▶ _Work required_: Please render the listing below as a Markdown table with columns "Row" and "Text," one numbered row per line of text. Skip blank lines and leave the pictures out.

BEGIN

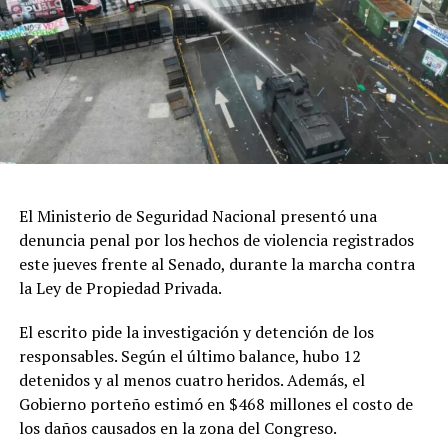
Patrimonio Mundial de la Humanidad que posee
Península Valdés.
Di Giacomo señaló que la UNESCO incorporó estos
planteos en un documento que actualmente analiza el
Comité de Patrimonio Mundial, donde además se solicita
al Estado argentino suspender las obras hasta que
existan estudios de impacto ambiental “reales y serios”,
así como revisar los mecanismos de participación
El Ministerio de Seguridad Nacional presentó una
ciudadana utilizados durante el proceso.
denuncia penal por los hechos de violencia registrados
este jueves frente al Senado, durante la marcha contra
El referente socioambiental también cuestionó el
la Ley de Propiedad Privada.
desarrollo de las audiencias públicas realizadas en el
marco del proyecto y sostuvo que las organizaciones
El escrito pide la investigación y detención de los
consideran que esas instancias no garantizaron una
responsables. Según el último balance, hubo 12
participación efectiva de la ciudadanía.
detenidos y al menos cuatro heridos. Además, el
Gobierno porteño estimó en $468 millones el costo de
En cuanto a los plazos, explicó que el organismo
los daños causados en la zona del Congreso.
internacional prevé solicitar información al Estado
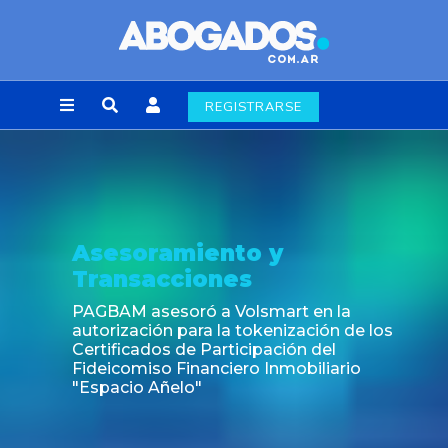
REGISTRARSE
miento y
Noticia
ciones
Fin de la obli
laborales en 
ró a Volsmart en la
para la tokenización de los
de Participación del
inanciero Inmobiliario
lo"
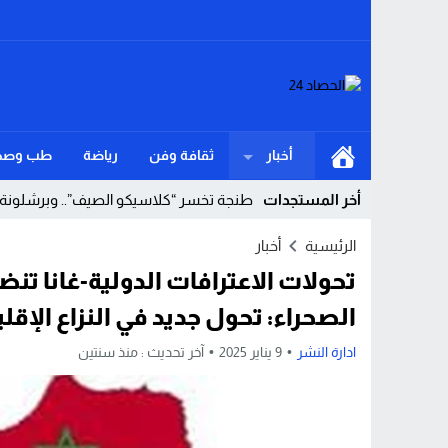
أخبار
ثقافة وفن
رياضة
طب وصح
أخر المستجدات
طنجة تخسر “كلاسيكو الصيف”.. وبرشلونة ين
Stop
الرئيسية
أخبار
تحولات الاعترافات الدولية-غانا تنض
Previous
الصحراء: تحول جديد في النزاع الإقل
Next
ادارة النشر
9 يناير 2025
آخر تحديث :
منذ سنتين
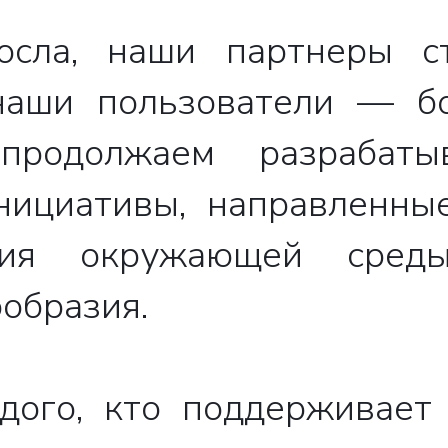
свяжутся с вами
сла, наши партнеры с
 наши пользователи — б
родолжаем разрабаты
нициативы, направленны
яния окружающей сред
Закрыть
образия.
ого, кто поддерживает 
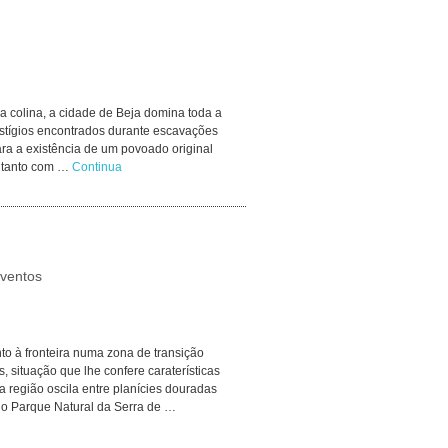
 colina, a cidade de Beja domina toda a
estígios encontrados durante escavações
ara a existência de um povoado original
entanto com …
Continua
nventos
nto à fronteira numa zona de transição
s, situação que lhe confere caraterísticas
a região oscila entre planícies douradas
o o Parque Natural da Serra de …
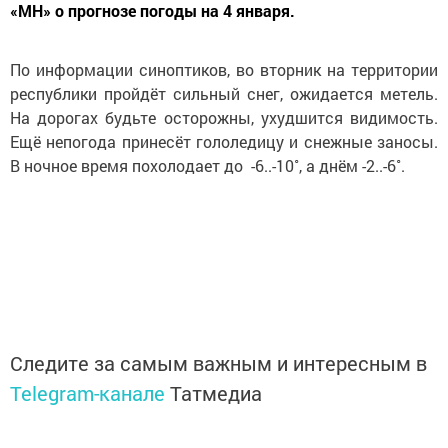
«МН» о прогнозе погоды на 4 января.
По информации синоптиков, во вторник на территории
республики пройдёт сильный снег, ожидается метель.
На дорогах будьте осторожны, ухудшится видимость.
Ещё непогода принесёт гололедицу и снежные заносы.
В ночное время похолодает до -6..-10˚, а днём -2..-6˚.
Следите за самым важным и интересным в
Telegram-канале
Татмедиа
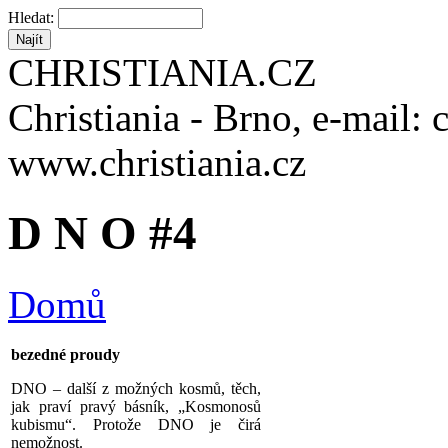
Hledat:
CHRISTIANIA.CZ
Christiania - Brno, e-mail: 
www.christiania.cz
D N O #4
Domů
bezedné proudy
DNO – další z možných kosmů, těch,
jak praví pravý básník, „Kosmonosů
kubismu“. Protože DNO je čirá
nemožnost.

END

▶ _Final answer_:
| Row | Text |
|---|---|
| 1 | Patrimonio Mundial de la Humanidad que posee |
| 2 | Península Valdés. |
| 3 | Di Giacomo señaló que la UNESCO incorporó estos |
| 4 | planteos en un documento que actualmente analiza el |
| 5 | Comité de Patrimonio Mundial, donde además se solicita |
| 6 | al Estado argentino suspender las obras hasta que |
| 7 | existan estudios de impacto ambiental “reales y serios”, |
| 8 | así como revisar los mecanismos de participación |
| 9 | El Ministerio de Seguridad Nacional presentó una |
| 10 | ciudadana utilizados durante el proceso. |
| 11 | denuncia penal por los hechos de violencia registrados |
| 12 | este jueves frente al Senado, durante la marcha contra |
| 13 | El referente socioambiental también cuestionó el |
| 14 | la Ley de Propiedad Privada. |
| 15 | desarrollo de las audiencias públicas realizadas en el |
| 16 | marco del proyecto y sostuvo que las organizaciones |
| 17 | El escrito pide la investigación y detención de los |
| 18 | consideran que esas instancias no garantizaron una |
| 19 | responsables. Según el último balance, hubo 12 |
| 20 | participación efectiva de la ciudadanía. |
| 21 | detenidos y al menos cuatro heridos. Además, el |
| 22 | Gobierno porteño estimó en $468 millones el costo de |
| 23 | En cuanto a los plazos, explicó que el organismo |
| 24 | los daños causados en la zona del Congreso. |
| 25 | internacional prevé solicitar información al Estado |
| 26 | REGISTRARSE |
| 27 | miento y |
| 28 | Noticia |
| 29 | ciones |
| 30 | Fin de la obli |
| 31 | laborales en  |
| 32 | ró a Volsmart en la |
| 33 | para la tokenización de los |
| 34 | de Participación del |
| 35 | inanciero Inmobiliario |
| 36 | lo" |
| 37 | أخبار |
| 38 | ثقافة وفن |
| 39 | رياضة |
| 40 | طب وصح |
| 41 | أخر المستجدات |
| 42 | طنجة تخسر “كلاسيكو الصيف”.. وبرشلونة ين |
| 43 | Stop |
| 44 | الرئيسية |
| 45 | أخبار |
| 46 | تحولات الاعترافات الدولية-غانا تنض |
| 47 | Previous |
| 48 | الصحراء: تحول جديد في النزاع الإقل |
| 49 | Next |
| 50 | ادارة النشر |
| 51 | 9 يناير 2025 |
| 52 | آخر تحديث : |
| 53 | منذ سنتين |
| 54 | свяжутся с вами |
| 55 | сла, наши партнеры с |
| 56 |  наши пользователи — б |
| 57 | родолжаем разрабаты |
| 58 | нициативы, направленны |
| 59 | яния окружающей сред |
| 60 | Закрыть |
| 61 | образия. |
| 62 | ого, кто поддерживает  |
| 63 |  colina, a cidade de Beja domina toda a |
| 64 | estígios encontrados durante escavações |
| 65 | ara a existência de um povoado original |
| 66 | entanto com … |
| 67 | Continua |
| 68 | nventos |
| 69 | nto à fronteira numa zona de transição |
| 70 | s, situação que lhe confere caraterísticas |
| 71 | a região oscila entre planícies douradas |
| 72 | o o Parque Natural da Serra de … |
| 73 | «МН» о прогнозе погоды на 4 января. |
| 74 | По информации синоптиков, во вторник на территории |
| 75 | республики пройдёт сильный снег, ожидается метель. |
| 76 | На дорогах будьте осторожны, ухудшится видимость. |
| 77 | Ещё непогода принесёт гололедицу и снежные заносы. |
| 78 | В ночное время похолодает до -6..-10˚, а днём -2..-6˚. |
| 79 | Следите за самым важным и интересным в |
| 80 | Telegram-канале |
| 81 | Татмедиа |
| 82 | Hledat: |
| 83 | CHRISTIANIA.CZ |
| 84 | Christiania - Brno, e-mail:  |
| 85 | www.christiania.cz |
| 86 | D N O #4 |
| 87 | Domů |
| 88 | bezedné proudy |
| 89 | DNO – další z možných kosmů, těch, |
| 90 | jak praví pravý básník, „Kosmonosů |
| 91 | kubismu“. Protože DNO je čirá |
| 92 | nemožnost. |